(Machine-readable hardware designs):
════

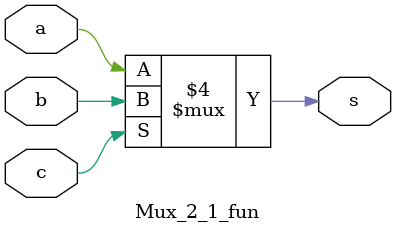
<source format=v>
module Mux_2_1_fun (

input a,b,c,
output reg s);

always@(c,a,b)

begin
	if(c==1'b0)
		s=a;
		
	else 
		s=b;

end

endmodule 
</source>
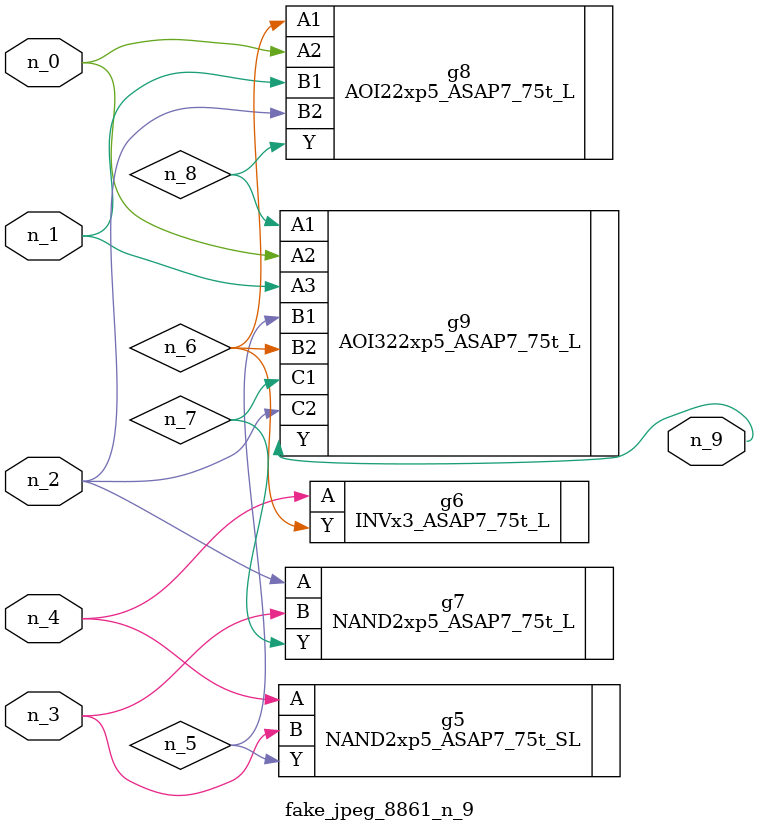
<source format=v>
module fake_jpeg_8861_n_9 (n_3, n_2, n_1, n_0, n_4, n_9);

input n_3;
input n_2;
input n_1;
input n_0;
input n_4;

output n_9;

wire n_8;
wire n_6;
wire n_5;
wire n_7;

NAND2xp5_ASAP7_75t_SL g5 ( 
.A(n_4),
.B(n_3),
.Y(n_5)
);

INVx3_ASAP7_75t_L g6 ( 
.A(n_4),
.Y(n_6)
);

NAND2xp5_ASAP7_75t_L g7 ( 
.A(n_2),
.B(n_3),
.Y(n_7)
);

AOI22xp5_ASAP7_75t_L g8 ( 
.A1(n_6),
.A2(n_0),
.B1(n_1),
.B2(n_2),
.Y(n_8)
);

AOI322xp5_ASAP7_75t_L g9 ( 
.A1(n_8),
.A2(n_0),
.A3(n_1),
.B1(n_5),
.B2(n_6),
.C1(n_7),
.C2(n_2),
.Y(n_9)
);


endmodule
</source>
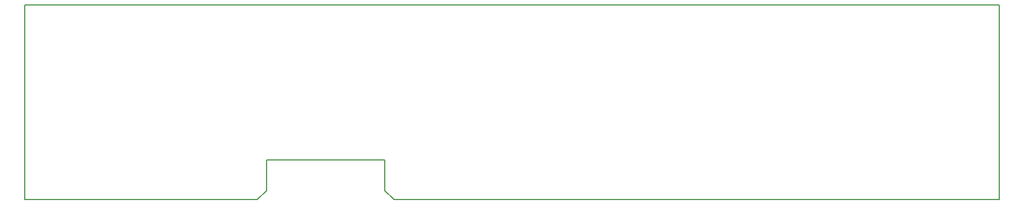
<source format=gm1>
G04*
G04 #@! TF.GenerationSoftware,Altium Limited,Altium Designer,22.9.1 (49)*
G04*
G04 Layer_Color=16711935*
%FSLAX25Y25*%
%MOIN*%
G70*
G04*
G04 #@! TF.SameCoordinates,3F8A9F32-4B6F-401C-BF37-4CBD66F0855C*
G04*
G04*
G04 #@! TF.FilePolarity,Positive*
G04*
G01*
G75*
%ADD12C,0.00500*%
D12*
X694000Y137500D02*
Y255500D01*
X103000Y137500D02*
X244000D01*
X249500Y143000D01*
Y161700D01*
X327000Y137500D02*
X694000D01*
X321400Y143100D02*
X327000Y137500D01*
X321400Y143100D02*
Y161700D01*
X249500D02*
X321400D01*
X103000Y255500D02*
X694000D01*
X103000Y137500D02*
Y255500D01*
M02*

</source>
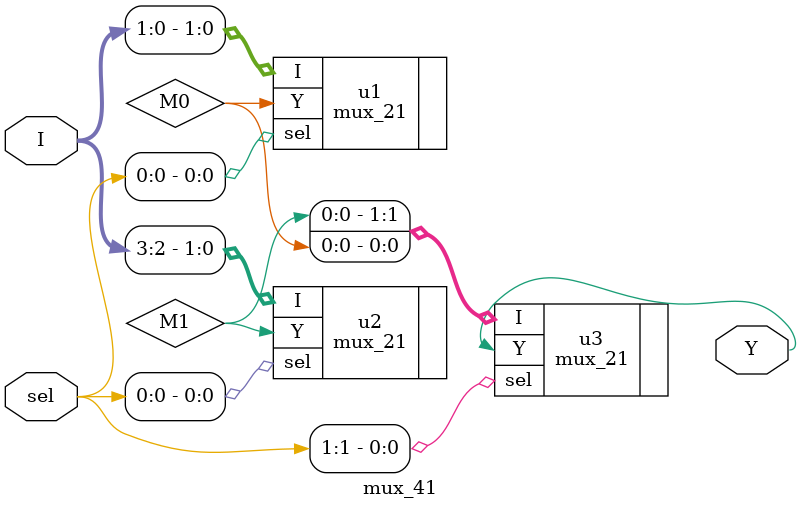
<source format=v>



module mux_41(Y,I,sel);

       output Y;
       input [1:0] sel;
       input [3:0] I;

       wire M0, M1;

       mux_21 u1(.Y(M0), .I(I[1:0]), .sel(sel[0]));
       mux_21 u2(.Y(M1), .I(I[3:2]), .sel(sel[0]));
       mux_21 u3(.Y(Y), .I({M1,M0}), .sel(sel[1]));

endmodule

</source>
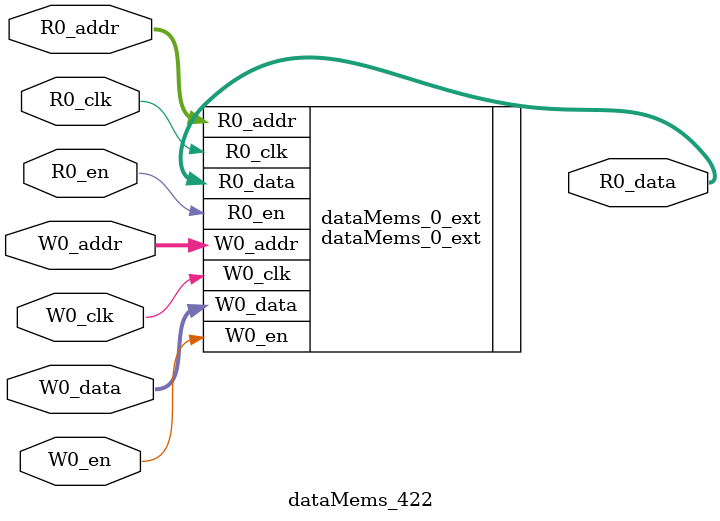
<source format=sv>
`ifndef RANDOMIZE
  `ifdef RANDOMIZE_REG_INIT
    `define RANDOMIZE
  `endif // RANDOMIZE_REG_INIT
`endif // not def RANDOMIZE
`ifndef RANDOMIZE
  `ifdef RANDOMIZE_MEM_INIT
    `define RANDOMIZE
  `endif // RANDOMIZE_MEM_INIT
`endif // not def RANDOMIZE

`ifndef RANDOM
  `define RANDOM $random
`endif // not def RANDOM

// Users can define 'PRINTF_COND' to add an extra gate to prints.
`ifndef PRINTF_COND_
  `ifdef PRINTF_COND
    `define PRINTF_COND_ (`PRINTF_COND)
  `else  // PRINTF_COND
    `define PRINTF_COND_ 1
  `endif // PRINTF_COND
`endif // not def PRINTF_COND_

// Users can define 'ASSERT_VERBOSE_COND' to add an extra gate to assert error printing.
`ifndef ASSERT_VERBOSE_COND_
  `ifdef ASSERT_VERBOSE_COND
    `define ASSERT_VERBOSE_COND_ (`ASSERT_VERBOSE_COND)
  `else  // ASSERT_VERBOSE_COND
    `define ASSERT_VERBOSE_COND_ 1
  `endif // ASSERT_VERBOSE_COND
`endif // not def ASSERT_VERBOSE_COND_

// Users can define 'STOP_COND' to add an extra gate to stop conditions.
`ifndef STOP_COND_
  `ifdef STOP_COND
    `define STOP_COND_ (`STOP_COND)
  `else  // STOP_COND
    `define STOP_COND_ 1
  `endif // STOP_COND
`endif // not def STOP_COND_

// Users can define INIT_RANDOM as general code that gets injected into the
// initializer block for modules with registers.
`ifndef INIT_RANDOM
  `define INIT_RANDOM
`endif // not def INIT_RANDOM

// If using random initialization, you can also define RANDOMIZE_DELAY to
// customize the delay used, otherwise 0.002 is used.
`ifndef RANDOMIZE_DELAY
  `define RANDOMIZE_DELAY 0.002
`endif // not def RANDOMIZE_DELAY

// Define INIT_RANDOM_PROLOG_ for use in our modules below.
`ifndef INIT_RANDOM_PROLOG_
  `ifdef RANDOMIZE
    `ifdef VERILATOR
      `define INIT_RANDOM_PROLOG_ `INIT_RANDOM
    `else  // VERILATOR
      `define INIT_RANDOM_PROLOG_ `INIT_RANDOM #`RANDOMIZE_DELAY begin end
    `endif // VERILATOR
  `else  // RANDOMIZE
    `define INIT_RANDOM_PROLOG_
  `endif // RANDOMIZE
`endif // not def INIT_RANDOM_PROLOG_

// Include register initializers in init blocks unless synthesis is set
`ifndef SYNTHESIS
  `ifndef ENABLE_INITIAL_REG_
    `define ENABLE_INITIAL_REG_
  `endif // not def ENABLE_INITIAL_REG_
`endif // not def SYNTHESIS

// Include rmemory initializers in init blocks unless synthesis is set
`ifndef SYNTHESIS
  `ifndef ENABLE_INITIAL_MEM_
    `define ENABLE_INITIAL_MEM_
  `endif // not def ENABLE_INITIAL_MEM_
`endif // not def SYNTHESIS

module dataMems_422(	// @[generators/ara/src/main/scala/UnsafeAXI4ToTL.scala:365:62]
  input  [4:0]  R0_addr,
  input         R0_en,
  input         R0_clk,
  output [66:0] R0_data,
  input  [4:0]  W0_addr,
  input         W0_en,
  input         W0_clk,
  input  [66:0] W0_data
);

  dataMems_0_ext dataMems_0_ext (	// @[generators/ara/src/main/scala/UnsafeAXI4ToTL.scala:365:62]
    .R0_addr (R0_addr),
    .R0_en   (R0_en),
    .R0_clk  (R0_clk),
    .R0_data (R0_data),
    .W0_addr (W0_addr),
    .W0_en   (W0_en),
    .W0_clk  (W0_clk),
    .W0_data (W0_data)
  );
endmodule


</source>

════

(WHAT YOU SHOULD DO):
Word search in the records above: please count the lines holding "begin" and state the count alone.

(ANSWER TO THE PROBLEM):
2